--- DATA UNDER STUDY ---
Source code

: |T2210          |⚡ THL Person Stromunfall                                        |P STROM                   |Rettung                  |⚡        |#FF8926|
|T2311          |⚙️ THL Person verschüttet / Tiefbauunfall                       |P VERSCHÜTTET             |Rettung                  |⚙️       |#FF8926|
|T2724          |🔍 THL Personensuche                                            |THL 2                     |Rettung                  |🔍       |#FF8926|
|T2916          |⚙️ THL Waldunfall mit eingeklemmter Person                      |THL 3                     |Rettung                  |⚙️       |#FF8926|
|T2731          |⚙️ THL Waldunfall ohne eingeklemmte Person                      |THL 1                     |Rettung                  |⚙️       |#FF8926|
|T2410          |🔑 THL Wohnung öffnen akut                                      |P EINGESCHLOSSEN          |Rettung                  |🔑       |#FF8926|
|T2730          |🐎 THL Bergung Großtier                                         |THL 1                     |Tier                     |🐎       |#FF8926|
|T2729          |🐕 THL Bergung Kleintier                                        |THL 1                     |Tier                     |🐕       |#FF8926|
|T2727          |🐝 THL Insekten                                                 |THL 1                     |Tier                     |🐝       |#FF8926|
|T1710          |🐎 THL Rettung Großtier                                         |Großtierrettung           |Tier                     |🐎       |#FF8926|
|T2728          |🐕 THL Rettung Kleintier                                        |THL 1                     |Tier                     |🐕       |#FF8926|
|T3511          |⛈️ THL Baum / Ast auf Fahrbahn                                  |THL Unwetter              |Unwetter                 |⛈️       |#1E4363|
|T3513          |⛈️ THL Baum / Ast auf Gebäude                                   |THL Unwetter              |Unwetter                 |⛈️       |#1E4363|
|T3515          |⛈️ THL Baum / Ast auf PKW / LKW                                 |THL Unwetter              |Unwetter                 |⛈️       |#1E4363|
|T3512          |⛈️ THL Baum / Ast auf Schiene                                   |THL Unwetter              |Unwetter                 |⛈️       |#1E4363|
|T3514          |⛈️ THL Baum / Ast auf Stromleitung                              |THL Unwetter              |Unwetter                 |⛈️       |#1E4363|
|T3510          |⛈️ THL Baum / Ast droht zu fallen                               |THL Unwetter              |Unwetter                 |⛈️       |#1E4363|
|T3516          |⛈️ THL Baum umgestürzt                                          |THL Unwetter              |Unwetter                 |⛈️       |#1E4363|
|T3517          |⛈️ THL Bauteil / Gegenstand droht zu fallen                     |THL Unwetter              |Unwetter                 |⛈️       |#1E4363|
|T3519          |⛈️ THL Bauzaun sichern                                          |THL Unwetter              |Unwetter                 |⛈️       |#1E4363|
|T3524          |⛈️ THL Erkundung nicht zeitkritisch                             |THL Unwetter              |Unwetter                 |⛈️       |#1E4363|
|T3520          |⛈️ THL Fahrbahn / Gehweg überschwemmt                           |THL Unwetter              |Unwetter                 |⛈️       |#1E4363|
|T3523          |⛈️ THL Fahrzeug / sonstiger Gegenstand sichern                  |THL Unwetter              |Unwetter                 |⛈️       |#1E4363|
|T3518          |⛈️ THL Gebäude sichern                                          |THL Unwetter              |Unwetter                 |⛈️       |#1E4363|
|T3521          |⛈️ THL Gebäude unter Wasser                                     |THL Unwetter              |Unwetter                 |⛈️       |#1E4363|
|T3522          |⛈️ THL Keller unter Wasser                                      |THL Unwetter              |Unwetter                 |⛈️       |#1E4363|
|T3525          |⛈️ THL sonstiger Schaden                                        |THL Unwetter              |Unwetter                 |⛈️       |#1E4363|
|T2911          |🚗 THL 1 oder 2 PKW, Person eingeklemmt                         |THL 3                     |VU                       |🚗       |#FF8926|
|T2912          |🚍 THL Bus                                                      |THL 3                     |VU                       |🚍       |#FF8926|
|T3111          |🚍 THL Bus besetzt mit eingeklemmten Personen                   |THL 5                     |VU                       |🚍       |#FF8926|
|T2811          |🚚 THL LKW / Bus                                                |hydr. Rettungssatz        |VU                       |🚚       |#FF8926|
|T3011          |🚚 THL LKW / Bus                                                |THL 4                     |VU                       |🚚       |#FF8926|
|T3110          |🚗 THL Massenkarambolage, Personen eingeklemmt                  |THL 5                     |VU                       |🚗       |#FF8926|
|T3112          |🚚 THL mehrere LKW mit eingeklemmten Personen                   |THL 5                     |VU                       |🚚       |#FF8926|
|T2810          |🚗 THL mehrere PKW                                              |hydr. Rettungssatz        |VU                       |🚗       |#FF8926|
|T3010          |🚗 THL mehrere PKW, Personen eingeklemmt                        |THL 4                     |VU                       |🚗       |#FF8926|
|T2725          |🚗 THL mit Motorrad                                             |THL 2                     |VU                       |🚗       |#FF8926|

--- INSTRUCTIONS TO FOLLOW ---
From the items above, please collect every line that contains the word "Fahrbahn" and copy each one in full.

--- OUTPUT OF THE TASK ---
|T3511          |⛈️ THL Baum / Ast auf Fahrbahn                                  |THL Unwetter              |Unwetter                 |⛈️       |#1E4363|
|T3520          |⛈️ THL Fahrbahn / Gehweg überschwemmt                           |THL Unwetter              |Unwetter                 |⛈️       |#1E4363|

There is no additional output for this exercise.